The decrease in income from MSRs was primarily due to a 20% decrease in the MSR rate from 1.23% to 0.99%, partially offset by a 13% increase in loan commitment volume ($411.3 million). The decrease in the MSR rate was mainly due to a decrease in the Fannie Mae MSR rates from lower servicing rates on newer loans, as well as larger portfolio deals in 2025 that produced lower margins. 

The decrease in servicing revenue, net was primarily due to a decrease in earnings on escrow balances from lower average balances and a decrease in the applicable interest rate, partially offset by an increase in servicing fees due to growth in our servicing portfolio.

Other Income (Loss)

The increases in property operating income and expenses were due to the addition of several new REO assets. This is also the reason for the increase in depreciation and amortization.

64

The gains and losses on derivative instruments in 2025 and 2024 were related to changes in the fair values of our forward sale commitments and swaps held by our Agency Business as a result of changes in market interest rates as well as from the timing of GSE Agency loan sales.

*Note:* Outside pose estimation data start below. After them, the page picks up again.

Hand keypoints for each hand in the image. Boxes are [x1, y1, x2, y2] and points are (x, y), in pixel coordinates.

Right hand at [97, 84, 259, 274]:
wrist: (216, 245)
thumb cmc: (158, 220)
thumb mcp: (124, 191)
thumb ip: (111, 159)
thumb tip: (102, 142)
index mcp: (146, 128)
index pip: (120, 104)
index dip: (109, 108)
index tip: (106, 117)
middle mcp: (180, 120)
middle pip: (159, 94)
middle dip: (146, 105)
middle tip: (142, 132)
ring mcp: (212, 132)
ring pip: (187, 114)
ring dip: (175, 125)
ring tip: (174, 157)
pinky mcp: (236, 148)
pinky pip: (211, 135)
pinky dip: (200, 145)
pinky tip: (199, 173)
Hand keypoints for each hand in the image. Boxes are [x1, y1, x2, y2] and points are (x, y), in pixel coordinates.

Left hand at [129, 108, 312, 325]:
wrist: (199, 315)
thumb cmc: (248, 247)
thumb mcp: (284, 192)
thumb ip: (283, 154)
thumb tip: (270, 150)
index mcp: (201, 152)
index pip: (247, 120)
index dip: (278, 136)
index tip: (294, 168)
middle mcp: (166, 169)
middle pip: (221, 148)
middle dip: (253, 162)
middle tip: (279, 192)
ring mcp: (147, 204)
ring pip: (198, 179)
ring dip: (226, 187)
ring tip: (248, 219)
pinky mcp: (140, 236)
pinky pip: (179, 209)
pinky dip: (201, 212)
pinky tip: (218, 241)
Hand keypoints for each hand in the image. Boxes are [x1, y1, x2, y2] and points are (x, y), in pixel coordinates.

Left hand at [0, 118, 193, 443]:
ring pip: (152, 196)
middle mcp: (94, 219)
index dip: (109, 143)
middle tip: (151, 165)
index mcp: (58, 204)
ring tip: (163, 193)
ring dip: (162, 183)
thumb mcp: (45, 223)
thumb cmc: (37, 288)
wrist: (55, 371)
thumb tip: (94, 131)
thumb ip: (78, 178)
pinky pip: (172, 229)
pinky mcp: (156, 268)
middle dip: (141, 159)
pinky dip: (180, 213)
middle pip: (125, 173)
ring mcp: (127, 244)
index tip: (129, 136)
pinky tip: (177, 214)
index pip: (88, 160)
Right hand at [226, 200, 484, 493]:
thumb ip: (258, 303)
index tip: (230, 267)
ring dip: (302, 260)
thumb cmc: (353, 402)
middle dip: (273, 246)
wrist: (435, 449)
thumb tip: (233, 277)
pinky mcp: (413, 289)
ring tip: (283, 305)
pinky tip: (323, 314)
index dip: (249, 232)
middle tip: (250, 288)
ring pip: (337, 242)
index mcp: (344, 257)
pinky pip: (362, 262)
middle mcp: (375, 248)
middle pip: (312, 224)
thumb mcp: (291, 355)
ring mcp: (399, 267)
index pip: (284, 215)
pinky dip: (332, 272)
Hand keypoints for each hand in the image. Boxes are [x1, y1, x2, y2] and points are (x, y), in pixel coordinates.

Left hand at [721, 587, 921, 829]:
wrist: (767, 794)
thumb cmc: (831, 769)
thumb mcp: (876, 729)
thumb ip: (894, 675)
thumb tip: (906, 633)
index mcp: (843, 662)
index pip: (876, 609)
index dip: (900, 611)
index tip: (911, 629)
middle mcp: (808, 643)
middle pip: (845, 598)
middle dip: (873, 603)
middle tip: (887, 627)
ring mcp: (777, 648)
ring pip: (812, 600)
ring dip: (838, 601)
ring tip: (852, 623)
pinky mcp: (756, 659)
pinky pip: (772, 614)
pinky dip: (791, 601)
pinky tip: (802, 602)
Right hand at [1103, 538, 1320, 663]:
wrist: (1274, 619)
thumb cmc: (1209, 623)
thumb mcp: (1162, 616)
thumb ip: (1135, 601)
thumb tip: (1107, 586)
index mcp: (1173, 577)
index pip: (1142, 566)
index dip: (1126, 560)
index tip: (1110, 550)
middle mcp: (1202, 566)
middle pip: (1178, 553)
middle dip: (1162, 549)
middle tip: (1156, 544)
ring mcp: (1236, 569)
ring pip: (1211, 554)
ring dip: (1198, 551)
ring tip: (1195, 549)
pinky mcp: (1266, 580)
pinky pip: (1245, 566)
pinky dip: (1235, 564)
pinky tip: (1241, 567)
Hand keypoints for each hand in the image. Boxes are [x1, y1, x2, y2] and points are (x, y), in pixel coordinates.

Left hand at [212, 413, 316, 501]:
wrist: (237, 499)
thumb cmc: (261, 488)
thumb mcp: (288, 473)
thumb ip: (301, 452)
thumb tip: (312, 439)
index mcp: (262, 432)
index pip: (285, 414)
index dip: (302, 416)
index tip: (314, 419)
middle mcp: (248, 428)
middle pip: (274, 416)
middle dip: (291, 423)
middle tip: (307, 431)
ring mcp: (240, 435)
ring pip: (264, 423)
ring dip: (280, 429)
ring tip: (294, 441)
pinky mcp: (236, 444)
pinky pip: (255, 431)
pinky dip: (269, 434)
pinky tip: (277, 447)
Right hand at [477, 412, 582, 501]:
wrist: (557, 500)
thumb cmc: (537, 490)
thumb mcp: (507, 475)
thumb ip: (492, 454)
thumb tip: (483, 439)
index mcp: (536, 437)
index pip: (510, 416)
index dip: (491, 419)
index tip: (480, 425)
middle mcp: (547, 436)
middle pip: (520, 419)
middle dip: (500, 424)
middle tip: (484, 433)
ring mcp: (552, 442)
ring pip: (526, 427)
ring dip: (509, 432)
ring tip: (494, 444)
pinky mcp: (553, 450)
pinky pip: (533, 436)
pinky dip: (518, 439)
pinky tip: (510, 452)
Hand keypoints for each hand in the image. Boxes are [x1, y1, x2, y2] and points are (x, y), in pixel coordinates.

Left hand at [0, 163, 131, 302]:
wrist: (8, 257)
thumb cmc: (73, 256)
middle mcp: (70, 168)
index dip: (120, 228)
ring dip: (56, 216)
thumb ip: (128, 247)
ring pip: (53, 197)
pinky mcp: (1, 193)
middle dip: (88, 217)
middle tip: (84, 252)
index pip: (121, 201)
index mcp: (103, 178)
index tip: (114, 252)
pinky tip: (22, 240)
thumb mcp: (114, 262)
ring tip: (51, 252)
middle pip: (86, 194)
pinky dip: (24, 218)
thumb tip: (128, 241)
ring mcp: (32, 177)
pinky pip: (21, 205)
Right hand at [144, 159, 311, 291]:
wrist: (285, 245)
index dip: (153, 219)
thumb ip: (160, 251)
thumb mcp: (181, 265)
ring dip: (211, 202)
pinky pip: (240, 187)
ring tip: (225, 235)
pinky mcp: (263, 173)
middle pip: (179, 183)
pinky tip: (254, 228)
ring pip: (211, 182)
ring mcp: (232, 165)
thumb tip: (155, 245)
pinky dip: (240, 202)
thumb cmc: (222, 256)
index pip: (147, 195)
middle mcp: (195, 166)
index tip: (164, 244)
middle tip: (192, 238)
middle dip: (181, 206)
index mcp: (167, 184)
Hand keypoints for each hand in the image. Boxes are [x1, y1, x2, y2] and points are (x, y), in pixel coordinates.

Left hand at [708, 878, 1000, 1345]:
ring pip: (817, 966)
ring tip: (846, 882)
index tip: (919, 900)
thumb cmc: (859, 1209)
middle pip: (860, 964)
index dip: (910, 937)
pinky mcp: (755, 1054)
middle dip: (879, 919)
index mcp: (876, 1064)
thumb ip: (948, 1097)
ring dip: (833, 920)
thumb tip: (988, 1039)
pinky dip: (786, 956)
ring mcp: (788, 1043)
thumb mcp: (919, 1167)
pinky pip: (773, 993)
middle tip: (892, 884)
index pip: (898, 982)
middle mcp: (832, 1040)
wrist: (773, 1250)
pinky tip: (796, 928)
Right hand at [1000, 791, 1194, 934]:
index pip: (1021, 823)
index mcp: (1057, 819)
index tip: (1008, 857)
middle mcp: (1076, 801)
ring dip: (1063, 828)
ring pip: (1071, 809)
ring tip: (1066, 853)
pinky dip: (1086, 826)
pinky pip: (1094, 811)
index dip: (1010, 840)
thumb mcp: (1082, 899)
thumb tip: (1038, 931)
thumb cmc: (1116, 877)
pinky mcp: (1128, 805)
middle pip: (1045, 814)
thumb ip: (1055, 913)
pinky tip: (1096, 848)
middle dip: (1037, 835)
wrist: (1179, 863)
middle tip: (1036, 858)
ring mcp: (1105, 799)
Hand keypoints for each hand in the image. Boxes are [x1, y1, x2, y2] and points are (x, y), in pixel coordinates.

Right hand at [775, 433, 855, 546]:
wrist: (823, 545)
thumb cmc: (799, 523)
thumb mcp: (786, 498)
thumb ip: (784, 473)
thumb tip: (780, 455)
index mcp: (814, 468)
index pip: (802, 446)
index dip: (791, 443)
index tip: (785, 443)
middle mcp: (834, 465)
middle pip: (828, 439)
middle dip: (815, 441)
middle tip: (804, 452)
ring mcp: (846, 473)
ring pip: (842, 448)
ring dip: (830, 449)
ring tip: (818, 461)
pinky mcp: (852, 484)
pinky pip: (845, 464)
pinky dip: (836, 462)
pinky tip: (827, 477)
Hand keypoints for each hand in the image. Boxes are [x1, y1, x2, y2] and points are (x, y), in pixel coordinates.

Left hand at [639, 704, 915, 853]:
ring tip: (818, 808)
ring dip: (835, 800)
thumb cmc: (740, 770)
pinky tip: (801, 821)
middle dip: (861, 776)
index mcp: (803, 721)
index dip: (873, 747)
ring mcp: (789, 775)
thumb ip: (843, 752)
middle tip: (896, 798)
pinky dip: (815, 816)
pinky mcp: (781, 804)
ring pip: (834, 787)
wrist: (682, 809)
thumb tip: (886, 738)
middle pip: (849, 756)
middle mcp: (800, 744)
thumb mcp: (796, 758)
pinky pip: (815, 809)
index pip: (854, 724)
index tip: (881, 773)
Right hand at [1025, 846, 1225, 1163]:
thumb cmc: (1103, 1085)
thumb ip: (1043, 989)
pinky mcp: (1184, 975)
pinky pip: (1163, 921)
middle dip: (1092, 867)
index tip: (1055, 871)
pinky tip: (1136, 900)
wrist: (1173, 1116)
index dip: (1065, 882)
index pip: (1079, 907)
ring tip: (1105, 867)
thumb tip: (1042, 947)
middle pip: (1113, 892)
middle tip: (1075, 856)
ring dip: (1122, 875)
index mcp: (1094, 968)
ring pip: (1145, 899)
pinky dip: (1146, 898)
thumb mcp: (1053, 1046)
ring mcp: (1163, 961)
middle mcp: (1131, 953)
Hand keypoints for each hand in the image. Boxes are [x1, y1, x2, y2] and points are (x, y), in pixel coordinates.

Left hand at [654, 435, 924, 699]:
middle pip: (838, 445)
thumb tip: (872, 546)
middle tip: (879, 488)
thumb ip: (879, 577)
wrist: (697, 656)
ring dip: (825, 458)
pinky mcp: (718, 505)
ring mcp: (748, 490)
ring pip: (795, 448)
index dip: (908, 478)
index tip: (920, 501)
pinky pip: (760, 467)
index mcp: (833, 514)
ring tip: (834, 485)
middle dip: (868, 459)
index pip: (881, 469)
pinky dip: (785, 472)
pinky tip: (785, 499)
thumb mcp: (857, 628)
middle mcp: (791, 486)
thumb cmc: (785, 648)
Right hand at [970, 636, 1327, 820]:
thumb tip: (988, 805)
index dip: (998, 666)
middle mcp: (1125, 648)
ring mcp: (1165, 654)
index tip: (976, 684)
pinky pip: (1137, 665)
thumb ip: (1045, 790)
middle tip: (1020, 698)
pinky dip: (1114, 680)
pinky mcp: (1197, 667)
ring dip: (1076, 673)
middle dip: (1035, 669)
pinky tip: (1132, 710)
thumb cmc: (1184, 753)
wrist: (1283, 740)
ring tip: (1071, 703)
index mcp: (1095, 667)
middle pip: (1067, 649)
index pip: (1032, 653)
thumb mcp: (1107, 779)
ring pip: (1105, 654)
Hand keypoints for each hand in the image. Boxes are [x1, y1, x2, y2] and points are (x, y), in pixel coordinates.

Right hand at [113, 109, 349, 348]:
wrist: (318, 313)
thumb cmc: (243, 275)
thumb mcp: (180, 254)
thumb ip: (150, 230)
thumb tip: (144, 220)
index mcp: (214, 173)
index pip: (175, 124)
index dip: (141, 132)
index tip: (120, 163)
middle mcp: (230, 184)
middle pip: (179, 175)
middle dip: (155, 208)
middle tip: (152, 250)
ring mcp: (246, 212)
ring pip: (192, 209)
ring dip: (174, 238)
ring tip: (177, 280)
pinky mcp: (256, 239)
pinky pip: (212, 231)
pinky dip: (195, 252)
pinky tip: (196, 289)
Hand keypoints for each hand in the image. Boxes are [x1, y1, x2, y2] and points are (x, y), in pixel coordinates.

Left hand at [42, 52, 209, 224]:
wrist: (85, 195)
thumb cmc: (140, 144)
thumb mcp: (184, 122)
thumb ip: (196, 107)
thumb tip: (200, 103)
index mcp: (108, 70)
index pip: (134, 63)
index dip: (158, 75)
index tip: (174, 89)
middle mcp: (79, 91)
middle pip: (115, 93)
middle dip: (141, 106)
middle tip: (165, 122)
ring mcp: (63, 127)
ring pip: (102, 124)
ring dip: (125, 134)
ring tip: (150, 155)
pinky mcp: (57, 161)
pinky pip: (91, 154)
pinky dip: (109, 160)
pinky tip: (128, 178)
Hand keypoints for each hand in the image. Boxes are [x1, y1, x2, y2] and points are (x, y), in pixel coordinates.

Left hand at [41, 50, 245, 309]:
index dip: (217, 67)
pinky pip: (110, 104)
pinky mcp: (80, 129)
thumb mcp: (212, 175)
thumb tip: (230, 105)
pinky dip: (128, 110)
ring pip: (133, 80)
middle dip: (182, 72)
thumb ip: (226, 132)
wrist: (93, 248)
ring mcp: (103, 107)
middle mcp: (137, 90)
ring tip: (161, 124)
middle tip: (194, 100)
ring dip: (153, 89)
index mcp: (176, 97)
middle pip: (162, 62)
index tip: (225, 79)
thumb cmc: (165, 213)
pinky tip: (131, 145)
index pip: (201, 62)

The increase in other income, net was primarily due to increases in the fair values of our Private Label loans and loan fees from higher loan originations. 

Other Expenses

The increase in selling and administrative expenses was primarily due to increases in legal and professional fees.

The increase in the provision for loss sharing (net of recoveries) primarily reflects larger specific loan impairment reserves taken in the current year period.

The decrease in the provision for credit losses (net of recoveries) primarily reflects a decrease is specifically impaired loans.

Loss on Extinguishment of Debt

The loss on extinguishment of debt in both 2025 and 2024 reflects deferred financing fees recognized in connection with the unwind of CLOs.

(Loss) Gain on Real Estate

The loss on real estate in 2025 is comprised of a $4.7 million loss on below market debt related to financing the sale of several REO assets and a $1.7 million loss on the foreclosure of loans we took back as REO assets, partially offset by a $1.6 million gain on REO sales. In 2024, we sold a real estate owned asset for $14.2 million and recognized a $3.8 million gain.